* [Work order] Locate the line containing "M90,386L97,390L95,393L0,421V411Z" in the data below. Reproduce it and every following line up to the end, exactly as given.

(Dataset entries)
========================================

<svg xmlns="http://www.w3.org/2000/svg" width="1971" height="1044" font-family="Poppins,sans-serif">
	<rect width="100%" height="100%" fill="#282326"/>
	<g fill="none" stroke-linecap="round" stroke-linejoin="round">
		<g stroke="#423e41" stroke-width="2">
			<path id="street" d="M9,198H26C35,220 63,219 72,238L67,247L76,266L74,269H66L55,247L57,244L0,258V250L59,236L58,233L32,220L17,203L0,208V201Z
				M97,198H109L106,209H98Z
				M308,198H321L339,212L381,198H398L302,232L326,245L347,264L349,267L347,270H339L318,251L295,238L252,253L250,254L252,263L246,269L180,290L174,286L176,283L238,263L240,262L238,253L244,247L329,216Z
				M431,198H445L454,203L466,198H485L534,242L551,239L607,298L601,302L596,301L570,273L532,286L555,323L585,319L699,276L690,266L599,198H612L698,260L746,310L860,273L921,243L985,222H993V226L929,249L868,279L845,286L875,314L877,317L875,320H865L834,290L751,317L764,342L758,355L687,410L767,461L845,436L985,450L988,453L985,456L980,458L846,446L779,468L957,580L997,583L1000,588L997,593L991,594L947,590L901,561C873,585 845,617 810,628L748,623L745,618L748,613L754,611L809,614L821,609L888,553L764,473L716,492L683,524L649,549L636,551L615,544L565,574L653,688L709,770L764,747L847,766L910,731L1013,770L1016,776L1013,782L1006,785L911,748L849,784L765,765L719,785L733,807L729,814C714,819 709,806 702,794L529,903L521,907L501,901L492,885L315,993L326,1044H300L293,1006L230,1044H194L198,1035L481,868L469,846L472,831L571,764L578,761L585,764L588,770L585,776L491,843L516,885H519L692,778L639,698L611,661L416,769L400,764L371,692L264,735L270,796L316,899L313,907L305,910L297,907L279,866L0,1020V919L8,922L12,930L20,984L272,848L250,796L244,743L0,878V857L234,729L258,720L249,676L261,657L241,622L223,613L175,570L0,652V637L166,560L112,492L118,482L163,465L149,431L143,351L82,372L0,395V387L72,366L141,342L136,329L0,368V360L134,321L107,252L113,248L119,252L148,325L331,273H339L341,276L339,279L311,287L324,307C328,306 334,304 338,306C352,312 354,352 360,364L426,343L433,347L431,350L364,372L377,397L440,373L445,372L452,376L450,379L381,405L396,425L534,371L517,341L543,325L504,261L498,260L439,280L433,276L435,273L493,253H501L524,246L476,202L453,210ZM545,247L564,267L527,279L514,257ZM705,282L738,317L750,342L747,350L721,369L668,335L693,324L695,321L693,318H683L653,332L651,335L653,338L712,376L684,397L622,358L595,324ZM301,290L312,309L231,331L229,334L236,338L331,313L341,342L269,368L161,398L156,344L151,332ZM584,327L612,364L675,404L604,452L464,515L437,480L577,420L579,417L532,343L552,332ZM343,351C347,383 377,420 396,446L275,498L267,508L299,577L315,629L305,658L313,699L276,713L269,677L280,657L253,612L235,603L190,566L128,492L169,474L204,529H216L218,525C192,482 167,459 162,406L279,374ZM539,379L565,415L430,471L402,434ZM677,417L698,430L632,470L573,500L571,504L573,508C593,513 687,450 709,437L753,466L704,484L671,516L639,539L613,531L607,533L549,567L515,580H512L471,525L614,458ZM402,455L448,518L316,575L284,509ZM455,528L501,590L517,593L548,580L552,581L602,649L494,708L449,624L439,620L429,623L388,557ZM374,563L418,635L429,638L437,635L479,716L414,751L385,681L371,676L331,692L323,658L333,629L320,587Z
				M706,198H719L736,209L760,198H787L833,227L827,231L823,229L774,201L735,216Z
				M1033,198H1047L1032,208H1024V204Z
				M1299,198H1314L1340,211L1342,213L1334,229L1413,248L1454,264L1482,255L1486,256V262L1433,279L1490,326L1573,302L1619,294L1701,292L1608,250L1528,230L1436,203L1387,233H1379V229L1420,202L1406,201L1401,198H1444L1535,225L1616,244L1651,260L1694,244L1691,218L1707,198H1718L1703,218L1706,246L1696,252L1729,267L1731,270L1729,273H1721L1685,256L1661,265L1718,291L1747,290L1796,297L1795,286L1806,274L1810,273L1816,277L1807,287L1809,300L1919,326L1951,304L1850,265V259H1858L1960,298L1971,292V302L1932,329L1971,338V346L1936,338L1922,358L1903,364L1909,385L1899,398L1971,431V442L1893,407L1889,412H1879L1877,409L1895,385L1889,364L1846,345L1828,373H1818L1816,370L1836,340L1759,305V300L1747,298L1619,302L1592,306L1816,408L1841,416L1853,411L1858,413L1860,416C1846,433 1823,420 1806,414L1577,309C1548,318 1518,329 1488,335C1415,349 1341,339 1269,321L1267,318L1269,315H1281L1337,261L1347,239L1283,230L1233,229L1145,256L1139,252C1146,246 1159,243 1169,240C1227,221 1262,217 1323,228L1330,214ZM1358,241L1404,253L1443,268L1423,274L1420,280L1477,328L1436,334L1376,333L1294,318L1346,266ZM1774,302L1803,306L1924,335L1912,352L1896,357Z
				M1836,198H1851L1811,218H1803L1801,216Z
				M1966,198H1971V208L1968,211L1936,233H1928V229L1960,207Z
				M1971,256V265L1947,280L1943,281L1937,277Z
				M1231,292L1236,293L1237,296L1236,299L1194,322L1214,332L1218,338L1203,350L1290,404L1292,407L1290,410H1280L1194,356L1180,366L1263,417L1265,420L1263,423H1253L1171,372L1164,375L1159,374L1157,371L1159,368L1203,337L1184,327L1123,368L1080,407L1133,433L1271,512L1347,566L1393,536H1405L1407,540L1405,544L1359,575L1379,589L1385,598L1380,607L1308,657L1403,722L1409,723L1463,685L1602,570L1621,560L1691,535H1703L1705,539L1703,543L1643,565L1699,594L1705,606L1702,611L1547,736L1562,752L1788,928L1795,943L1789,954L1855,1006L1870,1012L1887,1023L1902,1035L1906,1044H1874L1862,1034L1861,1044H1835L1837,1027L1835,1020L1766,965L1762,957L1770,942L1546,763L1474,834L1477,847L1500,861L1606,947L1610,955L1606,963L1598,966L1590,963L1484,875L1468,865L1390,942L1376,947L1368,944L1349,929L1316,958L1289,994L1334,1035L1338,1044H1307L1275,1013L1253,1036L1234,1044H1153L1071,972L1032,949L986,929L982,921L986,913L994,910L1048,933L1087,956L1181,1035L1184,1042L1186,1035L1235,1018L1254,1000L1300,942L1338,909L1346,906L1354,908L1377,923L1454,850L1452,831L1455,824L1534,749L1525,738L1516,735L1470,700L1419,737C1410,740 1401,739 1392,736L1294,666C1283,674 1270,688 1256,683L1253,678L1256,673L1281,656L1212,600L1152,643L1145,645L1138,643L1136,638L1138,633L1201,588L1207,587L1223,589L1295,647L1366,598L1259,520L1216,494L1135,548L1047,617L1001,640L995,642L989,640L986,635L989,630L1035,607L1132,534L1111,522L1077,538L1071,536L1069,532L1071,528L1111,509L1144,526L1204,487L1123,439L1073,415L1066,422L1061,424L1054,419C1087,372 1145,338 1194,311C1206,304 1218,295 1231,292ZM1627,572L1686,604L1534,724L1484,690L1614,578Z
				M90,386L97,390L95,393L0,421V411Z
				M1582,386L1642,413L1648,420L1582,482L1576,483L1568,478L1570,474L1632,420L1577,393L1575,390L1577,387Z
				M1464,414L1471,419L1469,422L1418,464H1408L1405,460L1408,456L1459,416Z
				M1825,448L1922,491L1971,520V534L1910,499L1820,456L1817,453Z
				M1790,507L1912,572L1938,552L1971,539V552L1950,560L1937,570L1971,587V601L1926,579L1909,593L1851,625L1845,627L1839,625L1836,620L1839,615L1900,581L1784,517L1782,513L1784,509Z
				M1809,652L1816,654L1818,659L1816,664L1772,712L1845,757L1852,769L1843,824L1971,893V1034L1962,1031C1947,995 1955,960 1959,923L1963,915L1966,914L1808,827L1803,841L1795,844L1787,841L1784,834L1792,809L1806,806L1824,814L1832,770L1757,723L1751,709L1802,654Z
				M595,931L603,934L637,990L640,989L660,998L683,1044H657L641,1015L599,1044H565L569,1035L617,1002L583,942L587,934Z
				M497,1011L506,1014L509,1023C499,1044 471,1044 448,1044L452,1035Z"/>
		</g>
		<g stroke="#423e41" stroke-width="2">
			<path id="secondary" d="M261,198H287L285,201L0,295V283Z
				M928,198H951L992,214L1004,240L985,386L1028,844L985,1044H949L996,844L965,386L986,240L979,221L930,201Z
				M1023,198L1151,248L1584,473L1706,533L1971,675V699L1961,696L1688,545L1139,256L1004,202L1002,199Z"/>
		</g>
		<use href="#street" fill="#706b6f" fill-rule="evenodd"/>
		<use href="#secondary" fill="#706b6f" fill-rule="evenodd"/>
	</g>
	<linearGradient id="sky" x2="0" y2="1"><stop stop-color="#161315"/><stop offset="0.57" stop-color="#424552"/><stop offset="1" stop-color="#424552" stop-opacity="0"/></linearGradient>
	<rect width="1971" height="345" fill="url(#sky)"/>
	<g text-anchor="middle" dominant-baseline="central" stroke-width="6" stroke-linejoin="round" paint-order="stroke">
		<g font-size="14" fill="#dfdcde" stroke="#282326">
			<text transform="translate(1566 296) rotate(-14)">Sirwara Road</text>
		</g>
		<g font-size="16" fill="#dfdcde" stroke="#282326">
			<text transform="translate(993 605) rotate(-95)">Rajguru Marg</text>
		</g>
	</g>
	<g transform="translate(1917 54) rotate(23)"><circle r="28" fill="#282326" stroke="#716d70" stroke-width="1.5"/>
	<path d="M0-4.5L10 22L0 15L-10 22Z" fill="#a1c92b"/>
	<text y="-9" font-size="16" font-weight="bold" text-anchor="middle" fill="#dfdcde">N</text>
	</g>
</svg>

========================================

* [Solution below]
				M90,386L97,390L95,393L0,421V411Z
				M1582,386L1642,413L1648,420L1582,482L1576,483L1568,478L1570,474L1632,420L1577,393L1575,390L1577,387Z
				M1464,414L1471,419L1469,422L1418,464H1408L1405,460L1408,456L1459,416Z
				M1825,448L1922,491L1971,520V534L1910,499L1820,456L1817,453Z
				M1790,507L1912,572L1938,552L1971,539V552L1950,560L1937,570L1971,587V601L1926,579L1909,593L1851,625L1845,627L1839,625L1836,620L1839,615L1900,581L1784,517L1782,513L1784,509Z
				M1809,652L1816,654L1818,659L1816,664L1772,712L1845,757L1852,769L1843,824L1971,893V1034L1962,1031C1947,995 1955,960 1959,923L1963,915L1966,914L1808,827L1803,841L1795,844L1787,841L1784,834L1792,809L1806,806L1824,814L1832,770L1757,723L1751,709L1802,654Z
				M595,931L603,934L637,990L640,989L660,998L683,1044H657L641,1015L599,1044H565L569,1035L617,1002L583,942L587,934Z
				M497,1011L506,1014L509,1023C499,1044 471,1044 448,1044L452,1035Z"/>
		</g>
		<g stroke="#423e41" stroke-width="2">
			<path id="secondary" d="M261,198H287L285,201L0,295V283Z
				M928,198H951L992,214L1004,240L985,386L1028,844L985,1044H949L996,844L965,386L986,240L979,221L930,201Z
				M1023,198L1151,248L1584,473L1706,533L1971,675V699L1961,696L1688,545L1139,256L1004,202L1002,199Z"/>
		</g>
		<use href="#street" fill="#706b6f" fill-rule="evenodd"/>
		<use href="#secondary" fill="#706b6f" fill-rule="evenodd"/>
	</g>
	<linearGradient id="sky" x2="0" y2="1"><stop stop-color="#161315"/><stop offset="0.57" stop-color="#424552"/><stop offset="1" stop-color="#424552" stop-opacity="0"/></linearGradient>
	<rect width="1971" height="345" fill="url(#sky)"/>
	<g text-anchor="middle" dominant-baseline="central" stroke-width="6" stroke-linejoin="round" paint-order="stroke">
		<g font-size="14" fill="#dfdcde" stroke="#282326">
			<text transform="translate(1566 296) rotate(-14)">Sirwara Road</text>
		</g>
		<g font-size="16" fill="#dfdcde" stroke="#282326">
			<text transform="translate(993 605) rotate(-95)">Rajguru Marg</text>
		</g>
	</g>
	<g transform="translate(1917 54) rotate(23)"><circle r="28" fill="#282326" stroke="#716d70" stroke-width="1.5"/>
	<path d="M0-4.5L10 22L0 15L-10 22Z" fill="#a1c92b"/>
	<text y="-9" font-size="16" font-weight="bold" text-anchor="middle" fill="#dfdcde">N</text>
	</g>
</svg>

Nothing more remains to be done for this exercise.